The Archives receive raw data and prepare them for archiving and dissemination. Staff members use best practices to insure that confidentiality and security is maintained and that the digital data are preserved for future generations of researchers.
The Processing Supervisor reviews the study materials as submitted and creates a processing plan. The data and documentation are reviewed and disclosure risk review is performed. Through the processing, the Supervisor or his/her delegate works with the Processor on maintaining respondents' confidentiality, reviews the Processor's work, and performs a final review of all data and documents prior to release of the study.
The Processor, working in ICPSR's Secure Data Environment (SDE), thoroughly reviews data for formatting and documentation; ensures that codebook-defined skip patterns are observed; standardizes missing data and other values; creates variable and value labels; and adds processing information to the study's metadata. Using the batch processing system Hermes, the Processor produces a suite of products including codebooks, and setup and system files for SAS, SPSS, Stata, and R. Finally, the Processor gathers the final data, metadata, and documentation, prepares the history file for preservation, and performs a final review before releasing the study using the Turnover batch processing system.

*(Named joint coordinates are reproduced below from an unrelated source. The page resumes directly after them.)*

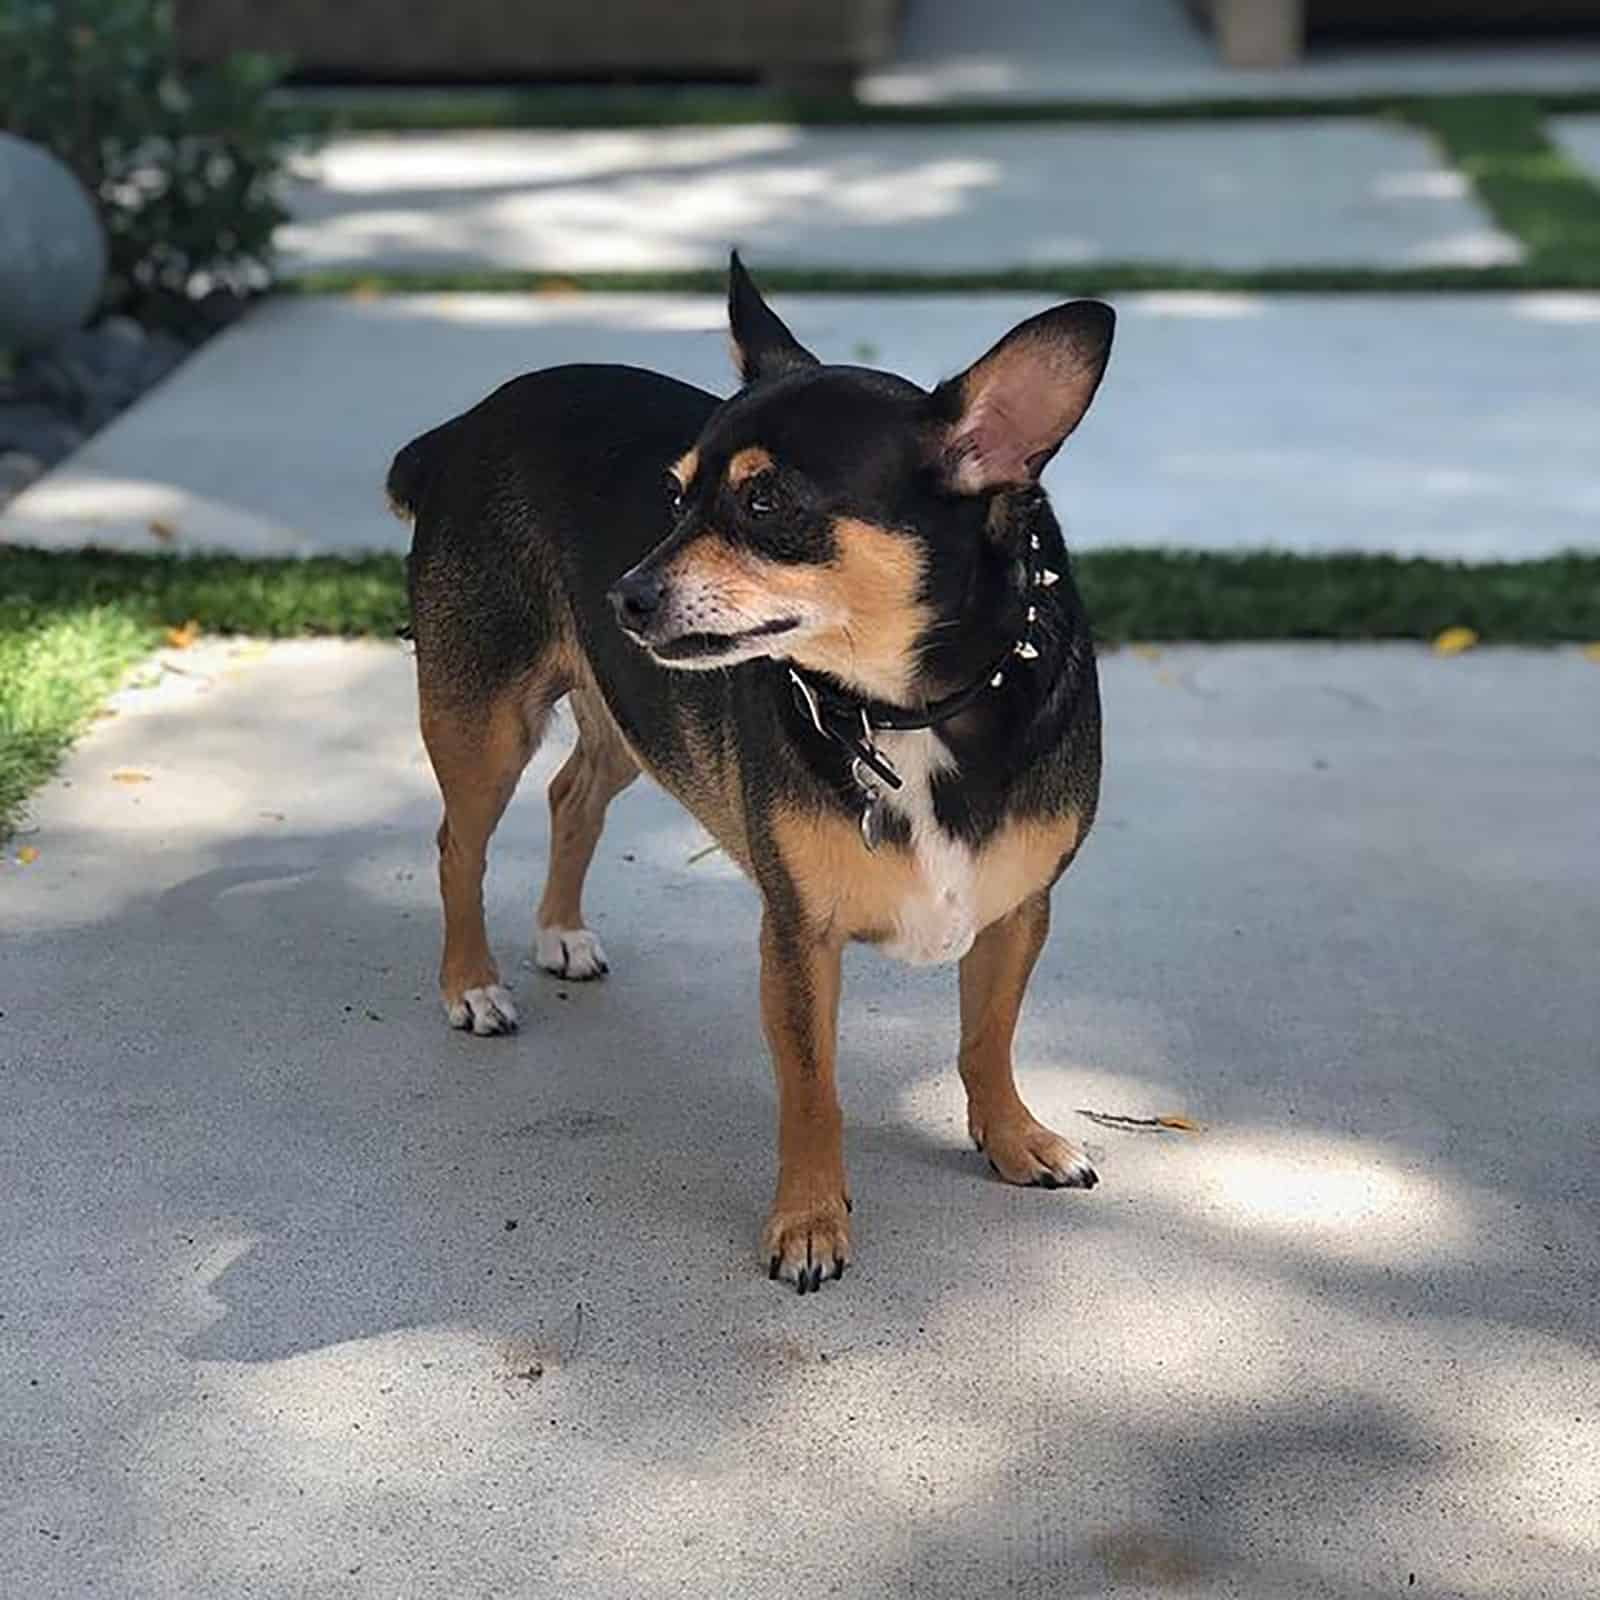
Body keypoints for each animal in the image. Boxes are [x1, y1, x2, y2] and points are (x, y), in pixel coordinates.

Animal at [387, 256, 1113, 1292]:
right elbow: (812, 1091)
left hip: (634, 719)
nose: (623, 594)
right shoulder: (796, 940)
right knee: (459, 844)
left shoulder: (1016, 912)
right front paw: (809, 1222)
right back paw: (472, 985)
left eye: (766, 504)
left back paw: (560, 932)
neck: (909, 710)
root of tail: (463, 425)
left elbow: (987, 1039)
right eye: (674, 496)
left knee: (572, 794)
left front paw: (1013, 1139)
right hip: (483, 724)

The Collection Delivery unit's responsibilities include building the documentation for files, building and maintaining the ICPSR website, releasing all studies to the Web, and announcing their release.
Metadata Editors work with the Processors to build a document set and description for the dataset, ensuring that these files conform to ICPSR standards and are well organized.
Release Coordinators receive the study that has gone through Turnover, review the files, and approve the release of the study.
ICPSR is committed to ensuring that digital data available through the website will be preserved for future generations of researchers and has incorporated appropriate steps into the workflow to ensure that this commitment is met.
Computing and Network Services
The tools used to deposit, process, and deliver digital data are created and maintained by the Computer and Network Services (CNS) unit of ICPSR. This unit also supports digital preservation and data security.